SET COMMANDAPPROVAL (Specifies whether command approval is required)

Edit online

Use this command to specify whether approval is required for an administrator to run restricted commands.

Privilege class

To issue this command, you must have system privilege.

The commands in the following list are considered restricted commands. The set of restricted commands is predefined by the server and cannot be customized. When SET COMMANDAPPROVAL is set to ON, restricted commands that are issued are placed into a pending state and will not run until they are approved by an approval administrator. Pending commands that are not approved within 72 hours are automatically rejected. When command approval is enabled, the server does not validate the syntax or evaluate the parameters of restricted commands unless otherwise noted in the following list. When a restricted command is issued, it is automatically placed into the queue of pending commands, regardless of the syntax.

Restricted commands:
  • ACTIVATE POLICYSET
  • AUDIT CONTAINER
  • AUDIT VOLUME
  • CREATE CERTIFICATE

    The CREATE CERTIFICATE command is placed in the approval queue only if the DEFAULT=YES parameter is specified.

  • DEACTIVATE DATA
  • DECOMMISSION NODE
  • DECOMMISSION VM
  • DELETE BACKUPSET
  • DELETE FILESPACE
  • DELETE MGMTCLASS
  • DELETE RETSET
  • DELETE VOLUME
  • RELEASE RETSET
  • SET ACTLOGRETENTION
  • SET APPROVERSREQUIREAPPROVAL (only for the OFF parameter value)
  • SET COMMANDAPPROVAL (only for the OFF parameter value)
  • SET DBRECOVERY
  • SET DEFAULTTLSCERT
  • SET SUMMARYRETENTION
  • UPDATE ADMIN

    The UPDATE ADMIN command is placed in the approval queue only if the MFAREQUIRED=NO parameter is specified and multifactor authentication (MFA) is enabled for the administrator account.

  • UPDATE BACKUPSET
  • UPDATE NODE

    The UPDATE NODE command is placed in the approval queue only if the DOMAIN parameter is specified.

  • UPDATE RETSET

    The UPDATE RETSET command is placed in the approval queue only if the retention period that is specified in the RETENTION parameter is reduced. If the retention period is increased, the command is not held for approval.

  • UPDATE STGPOOL

Syntax

Read syntax diagramSkip visual syntax diagramSet COMMANDAPprovalOFfSet COMMANDAPprovalONOFf

Parameters

ON
Specifies that an approval administrator must authorize the use of restricted commands before they can be processed. Approval administrators are specified by using the CMDAPPROVER parameter on the UPDATE ADMIN and REGISTER ADMIN commands.
When an administrator issues a restricted command, the command is added to a queue of commands that are pending approval. Pending commands will not run until approved by an approval administrator. After a pending command request is approved, the command runs immediately.
OFf
Specifies that approval for restricted commands is not required. This is the default value. If command approval was previously enabled, all pending commands are automatically rejected when you issue the SET COMMANDAPPROVAL OFF command.
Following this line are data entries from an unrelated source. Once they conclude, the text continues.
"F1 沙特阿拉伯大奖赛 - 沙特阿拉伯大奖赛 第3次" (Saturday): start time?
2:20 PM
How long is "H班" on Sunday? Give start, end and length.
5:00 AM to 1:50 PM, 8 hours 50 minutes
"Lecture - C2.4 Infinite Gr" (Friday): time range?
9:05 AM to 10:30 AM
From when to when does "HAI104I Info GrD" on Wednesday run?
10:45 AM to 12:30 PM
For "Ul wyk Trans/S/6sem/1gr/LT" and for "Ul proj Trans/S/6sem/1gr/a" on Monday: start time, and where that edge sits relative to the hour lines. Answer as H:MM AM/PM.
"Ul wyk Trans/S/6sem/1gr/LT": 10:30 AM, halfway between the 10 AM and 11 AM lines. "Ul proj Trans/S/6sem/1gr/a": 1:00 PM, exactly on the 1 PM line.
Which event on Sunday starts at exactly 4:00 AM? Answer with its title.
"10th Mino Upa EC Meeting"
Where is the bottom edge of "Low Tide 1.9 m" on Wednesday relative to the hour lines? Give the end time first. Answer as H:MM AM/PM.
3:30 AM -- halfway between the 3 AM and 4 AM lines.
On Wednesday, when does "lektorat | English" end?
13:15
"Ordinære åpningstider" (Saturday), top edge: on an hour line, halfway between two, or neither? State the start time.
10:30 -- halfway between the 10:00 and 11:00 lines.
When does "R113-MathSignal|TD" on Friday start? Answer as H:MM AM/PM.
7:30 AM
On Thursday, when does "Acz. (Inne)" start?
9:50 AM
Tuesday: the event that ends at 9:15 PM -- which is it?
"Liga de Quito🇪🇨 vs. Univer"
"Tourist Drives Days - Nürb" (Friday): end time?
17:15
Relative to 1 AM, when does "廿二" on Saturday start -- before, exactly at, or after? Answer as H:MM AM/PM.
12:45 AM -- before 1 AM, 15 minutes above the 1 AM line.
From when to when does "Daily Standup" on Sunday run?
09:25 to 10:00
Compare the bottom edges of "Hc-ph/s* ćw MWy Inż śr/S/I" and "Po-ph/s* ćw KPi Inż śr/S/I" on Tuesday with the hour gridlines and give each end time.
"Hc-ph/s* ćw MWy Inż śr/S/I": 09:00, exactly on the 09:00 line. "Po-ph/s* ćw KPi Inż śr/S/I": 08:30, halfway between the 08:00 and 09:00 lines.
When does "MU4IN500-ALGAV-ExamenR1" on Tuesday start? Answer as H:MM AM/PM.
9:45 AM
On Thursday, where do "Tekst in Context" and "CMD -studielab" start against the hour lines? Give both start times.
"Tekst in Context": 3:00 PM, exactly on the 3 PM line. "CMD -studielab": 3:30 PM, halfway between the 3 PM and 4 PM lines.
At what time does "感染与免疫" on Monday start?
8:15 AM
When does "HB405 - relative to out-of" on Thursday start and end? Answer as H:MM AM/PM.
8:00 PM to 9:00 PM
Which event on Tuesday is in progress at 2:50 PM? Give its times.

Example: Specify whether to require command approval

Set command approval to ON to require approval for restricted commands to run.
set commandapproval on

Related commands

Table 1. Commands related to SET COMMANDAPPROVAL
Command Description
APPROVE PENDINGCMD Approve commands that are pending approval.
QUERY PENDINGCMD Display a list of commands that are pending approval.
REGISTER ADMIN Defines a new administrator.
REJECT PENDINGCMD Reject commands that are pending approval.
SET APPROVERSREQUIREAPPROVAL Specifies whether commands issued by approval administrators require approval.
UPDATE ADMIN Changes the password or contact information associated with any administrator.
UPDATE NODE Changes the attributes that are associated with a client node.
WITHDRAW PENDINGCMD Withdraw commands that are pending approval.